In occasione dello scorso 17 maggio abbiamo pubblicato il secondo Report nazionale sui casi di lesbofobia in Italia che affronta in particolare cinque aspetti: la lesbofobia dal punto di vista delle lesbiche, la narrazione mediatica della lesbofobia, l’analisi giuridica dello stato dell’arte della discriminazione e della tutela in Italia per le persone LGBTQIA+, le forme di resistenza alla lesbofobia e un vademecum per una sua corretta narrazione.

È in primo luogo il tradimento dell’aspettativa sociale e del ruolo di genere il pretesto che determina la violenza lesbofobica, agita primariamente dalla famiglia di origine, tra le mura di casa, dove emerge dagli esiti della ricerca che le dinamiche proprie del sistema cis-etero patriarcale si manifestano ancora con forza.

I casi che arrivano all’attenzione mediatica sono molto pochi – 20 i casi censiti dai media nell’anno di riferimento – rispetto agli atti lesbofobici segnalati invece in maniera diretta nei questionari anonimi – 238 quelli compilati. La maggior parte delle violenze lesbofobiche infatti non viene denunciata, non è resa pubblica e non arriva sui giornali, per la persistente reticenza di coloro che ne sono bersaglio, dovuta alla scarsa fiducia nel sistema giuridico italiano e nelle forze dell’ordine e/o alle conseguenze che tali denunce potrebbero comportare. Pertanto, non solo il fenomeno è sottostimato a causa della disattenzione dei media, ma questi ne privilegiano una narrazione in chiave sensazionalistica che riguarda solo gli accadimenti più efferati, rendendo quasi totalmente invisibili le aggressioni verbali e le violenze psicologiche, che invece rappresentano un dato significativo e preoccupante nel quotidiano delle lesbiche e delle persone percepite come tali. La lesbofobia, in tutte le sue forme, costituisce infatti un fenomeno strutturale e presente in ogni ambito, dalla famiglia al lavoro, dalla scuola allo sport, agli stessi contesti di socialità e attivismo. 

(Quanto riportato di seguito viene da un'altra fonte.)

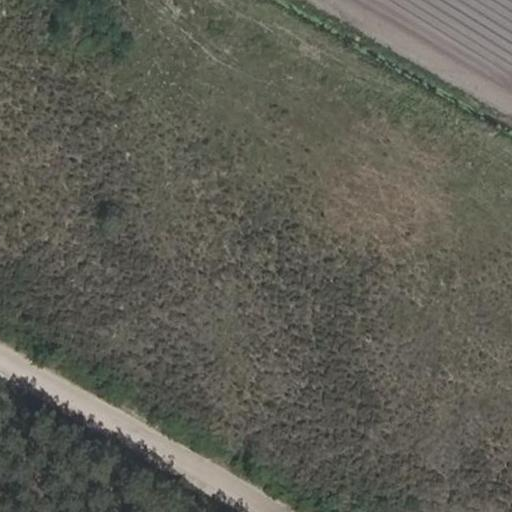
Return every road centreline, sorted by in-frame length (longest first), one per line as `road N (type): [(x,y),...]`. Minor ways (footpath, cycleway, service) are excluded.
road 1 (track): [(264,511),(0,359)]
road 2 (track): [(330,0),(511,106)]
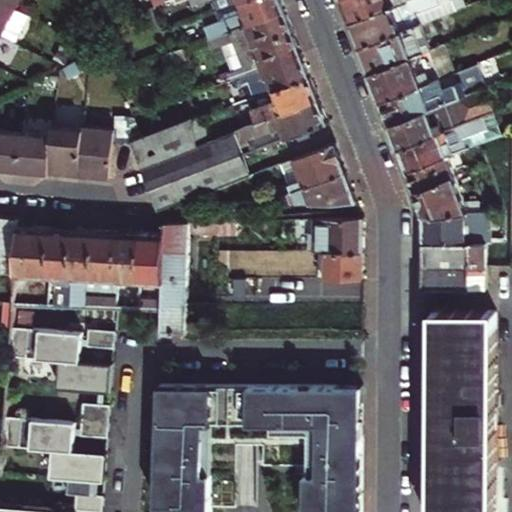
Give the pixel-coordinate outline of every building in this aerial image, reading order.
[(0,0),(0,165),(23,168),(34,169),(47,171),(58,172),(96,175),(108,177),(112,143),(114,130),(85,127),(85,130),(55,128),(54,131),(0,126),(0,62),(3,58),(0,56),(0,46),(9,28),(24,0),(0,0)] [(239,1),(242,0),(187,0),(191,9),(209,2),(213,11),(239,1)] [(215,28),(217,36),(285,10),(282,2),(281,0),(242,0),(239,1),(242,11),(223,18),(225,24),(215,28)] [(345,0),(350,12),(353,21),(410,0),(345,0)] [(456,11),(452,0),(410,0),(353,21),(359,36),(362,46),(403,31),(456,11)] [(235,53),(259,44),(293,31),(290,24),(285,10),(217,36),(220,41),(229,38),(235,53)] [(241,69),(243,76),(301,54),(299,47),(293,31),(259,44),(263,55),(244,62),(246,67),(241,69)] [(372,72),(412,57),(403,31),(362,46),(370,65),(372,72)] [(445,45),(412,57),(372,72),(380,91),(383,100),(440,79),(456,73),(445,45)] [(267,77),(272,91),(310,76),(307,69),(301,54),(243,76),(209,88),(213,99),(229,93),(228,90),(247,83),(249,88),(264,83),(263,78),(267,77)] [(310,76),(272,91),(266,93),(248,100),(257,122),(319,99),(316,92),(310,76)] [(392,123),(461,97),(456,85),(444,89),(440,79),(383,100),(389,115),(392,123)] [(485,88),(461,97),(392,123),(398,140),(401,147),(494,112),(485,88)] [(324,113),(319,99),(257,122),(236,130),(240,143),(282,127),(286,137),(327,122),(324,113)] [(494,112),(401,147),(407,164),(410,170),(447,156),(478,144),(502,136),(494,112)] [(133,140),(159,210),(208,192),(252,176),(248,165),(240,143),(236,130),(208,141),(197,145),(192,122),(191,117),(133,140)] [(197,145),(208,141),(202,118),(192,122),(197,145)] [(335,144),(295,159),(303,180),(291,184),(276,190),(279,197),(294,192),(346,172),(344,165),(335,144)] [(447,156),(410,170),(415,184),(417,189),(454,175),(447,156)] [(303,180),(295,159),(283,164),(291,184),(303,180)] [(346,172),(294,192),(298,201),(334,200),(356,199),(352,186),(346,172)] [(423,213),(472,214),(485,214),(485,205),(466,205),(454,175),(417,189),(422,202),(423,206),(423,213)] [(361,212),(356,199),(334,200),(334,213),(361,212)] [(239,203),(211,204),(212,217),(239,216),(239,203)] [(423,233),(423,242),(485,242),(486,242),(485,214),(472,214),(423,213),(423,233)] [(0,269),(19,271),(23,225),(23,216),(0,214),(0,269)] [(317,250),(322,250),(366,249),(366,240),(366,229),(366,220),(365,216),(317,218),(317,233),(317,250)] [(242,230),(242,220),(222,221),(221,230),(242,230)] [(192,229),(221,230),(222,221),(192,221),(167,222),(167,233),(165,281),(165,300),(165,304),(189,304),(192,229)] [(39,226),(23,225),(19,271),(20,273),(52,274),(54,227),(39,226)] [(64,227),(54,227),(52,274),(64,275),(64,297),(74,297),(75,276),(77,228),(64,227)] [(118,306),(120,278),(122,231),(109,230),(89,229),(77,228),(75,276),(74,297),(74,305),(118,306)] [(135,231),(122,231),(120,278),(131,279),(141,280),(144,232),(135,231)] [(144,232),(141,280),(165,281),(167,233),(155,233),(144,232)] [(485,242),(423,242),(423,256),(423,288),(436,288),(486,288),(485,242)] [(366,249),(322,250),(322,278),(366,278),(366,260),(366,249)] [(214,251),(200,251),(200,261),(215,261),(214,251)] [(131,279),(120,278),(118,306),(121,306),(140,306),(140,296),(130,295),(131,279)] [(18,291),(17,304),(42,304),(42,292),(18,291)] [(189,304),(165,304),(165,307),(164,325),(164,330),(189,330),(189,328),(207,328),(212,329),(213,330),(214,330),(214,321),(189,321),(189,304)] [(437,310),(432,310),(432,320),(432,409),(432,435),(431,511),(501,511),(504,310),(437,310)] [(87,326),(16,321),(13,353),(66,358),(85,359),(85,351),(86,344),(86,338),(87,326)] [(118,329),(91,327),(90,339),(90,344),(117,346),(118,329)] [(85,359),(66,358),(64,386),(102,389),(107,389),(114,390),(116,362),(85,359)] [(0,380),(0,431),(7,432),(9,414),(11,382),(0,380)] [(313,511),(363,511),(365,424),(365,384),(163,384),(162,414),(161,419),(159,505),(181,505),(181,511),(214,511),(214,506),(239,506),(241,444),(267,445),(266,465),(318,466),(318,475),(314,475),(313,511)] [(84,417),(112,419),(113,403),(106,403),(101,402),(86,401),(84,417)] [(56,447),(78,448),(78,440),(79,435),(79,430),(80,420),(9,414),(7,432),(6,447),(55,451),(56,447)] [(112,419),(84,417),(83,430),(83,435),(110,437),(112,419)] [(99,481),(107,482),(109,451),(78,448),(56,447),(55,451),(53,478),(94,481),(99,481)] [(93,496),(79,495),(78,508),(104,510),(105,497),(98,496),(93,496)]
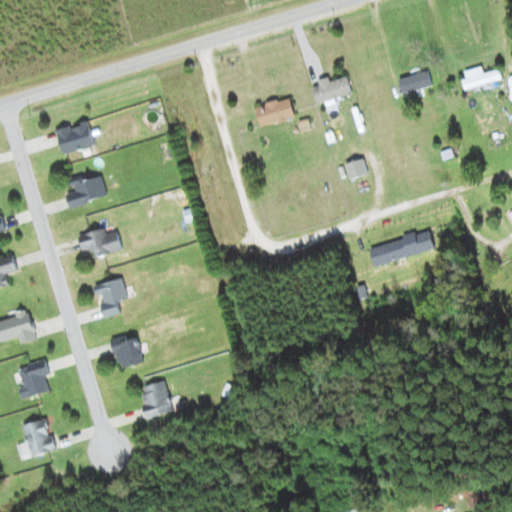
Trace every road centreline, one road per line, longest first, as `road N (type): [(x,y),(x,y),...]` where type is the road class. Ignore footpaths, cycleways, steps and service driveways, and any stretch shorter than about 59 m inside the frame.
road 1 (residential): [(205,42),(249,209),(269,242),(305,241),(511,173)]
road 2 (residential): [(7,102),(107,458)]
road 3 (residential): [(0,104),(349,0)]
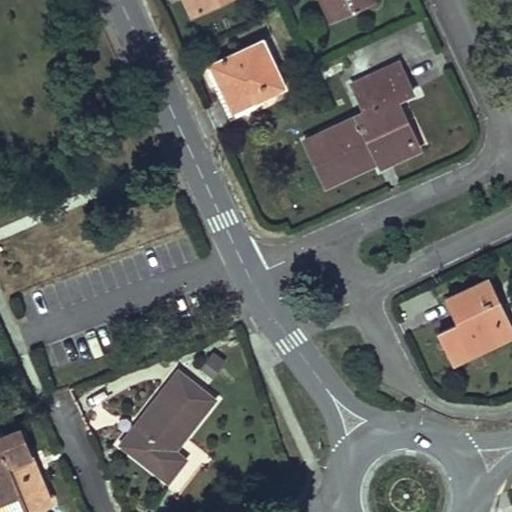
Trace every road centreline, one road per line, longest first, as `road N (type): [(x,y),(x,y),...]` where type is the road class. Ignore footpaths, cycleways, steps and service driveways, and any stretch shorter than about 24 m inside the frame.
road 1 (tertiary): [(117,0),(238,257)]
road 2 (residential): [(285,240),(511,139)]
road 3 (tertiary): [(238,257),(310,382),(369,440)]
road 4 (residential): [(345,292),(511,215)]
road 5 (residential): [(511,128),(457,0)]
road 6 (residential): [(345,292),(420,395)]
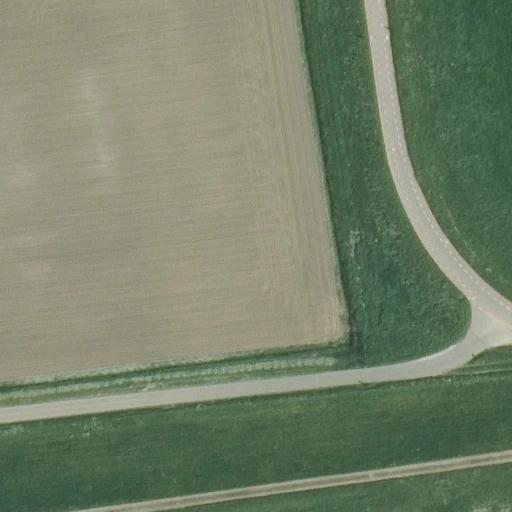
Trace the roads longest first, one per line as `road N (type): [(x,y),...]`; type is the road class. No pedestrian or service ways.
road 1 (tertiary): [(504,314),(448,365),(0,415)]
road 2 (tertiary): [(504,314),(443,256),(405,184),(374,0)]
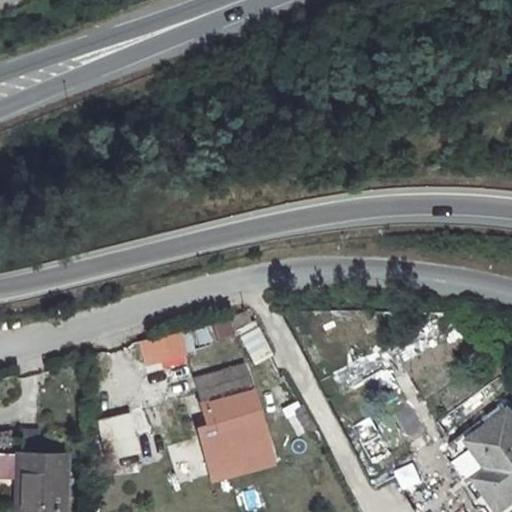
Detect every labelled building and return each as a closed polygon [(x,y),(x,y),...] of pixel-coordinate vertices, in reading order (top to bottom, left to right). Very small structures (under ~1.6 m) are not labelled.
[(262,311),(162,339),(167,358),(179,356),(177,347),(252,328),(263,348),(278,337),(262,311)] [(254,368),(204,376),(213,432),(239,426),(239,421),(263,419),(254,368)] [(511,392),(500,375),(459,401),(476,429),(465,436),(484,468),(511,449),(511,392)] [(179,398),(189,425),(204,419),(194,392),(179,398)] [(392,410),(374,423),(396,455),(415,441),(392,410)] [(103,460),(138,453),(130,412),(95,419),(103,460)] [(25,452),(21,511),(76,511),(80,455),(25,452)] [(257,486),(242,490),(247,509),(262,504),(257,486)]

La forma di lesbofobia maggiormente denunciata (53,3%) è l’invisibilizzazione. L’esistenza delle lesbiche, infatti, è stata storicamente negata e resa invisibile da una narrazione che ha privato del diritto di autodeterminarsi e del diritto di narrare la propria esperienza tutte coloro che vivono i propri percorsi di vita al di fuori del sistema cis-etero-patriarcale.

La seconda forma di lesbofobia più denunciata è l’aggressione verbale (52,2%), che nel 30% dei casi assume i termini di una vera e propria minaccia. I discorsi d’odio, le minacce e le molestie (anche sessuali) praticate on-line sono denunciate dal 25% delle persone. La terza forma più denunciata è la violenza psicologica (37,2%), dato significativo che fa emergere chiaramente – a differenza di quanto portato avanti dalle narrazioni mediatiche – il peso di questa forma di violenza sui vissuti quotidiani delle lesbiche e delle persone percepite come tali.

L’invisibilizzazione della lesbofobia e la sua scarsa persecuzione contribuiscono ad alimentare il sentimento di disillusione che le lesbiche e le persone LGBTQIA+ in generale vivono in Italia. Prospettiva che espone non solo al minority stress, ma anche all’autolimitazione e all’autocensura messe in atto al fine di evitare o ridurre gli episodi di lesbofobia, andando a creare e ad ampliare una frattura profonda che allontana spesso la visibilità, la libertà e l’autodeterminazione dall’esperienza quotidiana.Il movimento lesbico nel corso della sua storia, ha risposto ai bisogni delle lesbiche lavorando su autodeterminazione ed empowerment, individuando strumenti e pratiche che identificano ancora oggi le nostre lotte. La Rete Medusз porta avanti queste esperienze e – attraverso il lavoro, il supporto e lo scambio collettivo – si pone come punto di riferimento per l’osservazione della lesbofobia in Italia, al fine di costruire azioni di contrasto che migliorino la vita delle lesbiche e delle persone percepite come tali, con l’obiettivo ultimo di destrutturare le motivazioni culturali di tale discriminazione.